Notre cauchemar venait de commencer. On était enfermé dans une minuscule pièces d'à peine 8 m2 avec des nattes au sol, à 6 avec pour nos besoins, un simple seau. La nourriture était immonde et nous étions régulièrement frappés à coup de cross, humiliés et menacés.
Il y avait 4 français dont moi, un anglais et un allemand qui sera froidement abattu 15 jours plus tard par hasard.
Cela aurait pu être n'importe qui d'autre du groupe. Ce jour là, on était ensemble dans le noir et un de nos ravisseurs ouvra la porte et attrapa le plus proche pour le sortir et l'assassiner. Nous n'étions pas rassurés. Ils voulaient assurément de l'argent et ne voulaient pas que cette affaire dure trop longtemps. Nous comptions les jours autant que faire se peut grâce à la lueur du matin.
Th: Je ne comprends pas! Vous dites que vous étiez 6! mais les médias ont parlé de 4 otages, n'est ce pas ?
Vous dites qu'un otage a été assassiné alors qu'à l'époque, il n'était fait part d'aucune victime. Expliquez vous ou plutôt, expliquez nous!
Christine: Pendant 3 mois 1/2, nous étions coupés du monde, un de nos géoliers qui parlait français, après plus d'un mois nous avait indiqué qu'on parlait de nous et qu'un comité s'était mis en place mais à vrai dire, on n'était au courant de rien. A ma libération comme d'autres du groupe, j'ai replongé dans l'anonymat, je voulais tirer un trait et quand j'ai découvert tous ces mensonges, j'ai préféré me taire surtout que ce n'était pas le seul. Mais si on regarde les médias de l'époque de plus près, on remarque que les pouvoirs publiques jouaient sur les mots. Ils parlaient d'otages français et nous étions bien 4 français et 2 non français.

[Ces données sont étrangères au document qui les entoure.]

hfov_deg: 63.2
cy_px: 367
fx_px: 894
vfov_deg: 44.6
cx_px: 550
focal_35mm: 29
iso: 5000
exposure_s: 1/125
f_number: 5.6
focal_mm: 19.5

Th: Vous dites que ce n'était pas le seul mensonge ?
Christine: Evidemment! Le président d'Equilibre avait indiqué qu'acune rançon avait été versée. C'était impossible sinon, je ne serais pas là en train de vous parler. Nos géoliers nous ont eux même confirmé qu'une rançon avait été versée mais nous avions ordre de ne plus parler de notre prise d'otages. C'est pour cette raison que je n'ai rien dit.
Th: Autre chose, lors de mes lectures, je suis tombé sur un drôle d'article. J'avais l'impression de lire un roman d'espionnage. L'auteur indiquait qu'il y avait des agents Français du renseignement. Vous confirmez !

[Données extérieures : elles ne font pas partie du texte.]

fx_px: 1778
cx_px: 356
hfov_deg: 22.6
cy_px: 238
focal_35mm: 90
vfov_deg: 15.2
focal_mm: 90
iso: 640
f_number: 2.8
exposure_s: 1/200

Christine: Malheureusement, totalement vrai! et ce n'était pas la meilleure chose qu'ait faite l'association Equilibre. Ils étaient 2 mais je ne pense pas que ce soit cela qui ait motivé notre enlèvement.
Disons, nous étions mal barrés et à la fin totalement au bout du rouleau
Th: Avez vous subi des violences physiques ou plutôt pour être plus précis des viols ?
Christine: Je préfère ne pas répondre et arrêter avec les questions. Vous avez ravivez des souvenirs toujours vifs malgré une importante thérapie mais on m'a prévenu qu'on ne s'en sort jamais de ce genre d'expérience. Moi j'ai la chance d'avoir pu reprendre une activité comme soignante mais pour deux de mes anciens camarades d'Equilibre, eux n'ont pas eu cette chance. Il n'ont pas voulu suivre de thérapie, espérant s'en sortir d'eux même. Ils se sont suicidés.
Je suis un peu comme une survivante. 19 ans après, il était peut être temps d'en parler mais à quoi bon. ça n'intéresse, plus personne. Je vais continuer d'essayer de vivre comme je peux traînant cette histoire comme un boulet.
Je vous remercie de m'avoir écoutée. Vous m'avez à vrai dire un peu soulagée mais svp, ne donnez jamais mon nom.
Th: Merci de même et bonne continuation.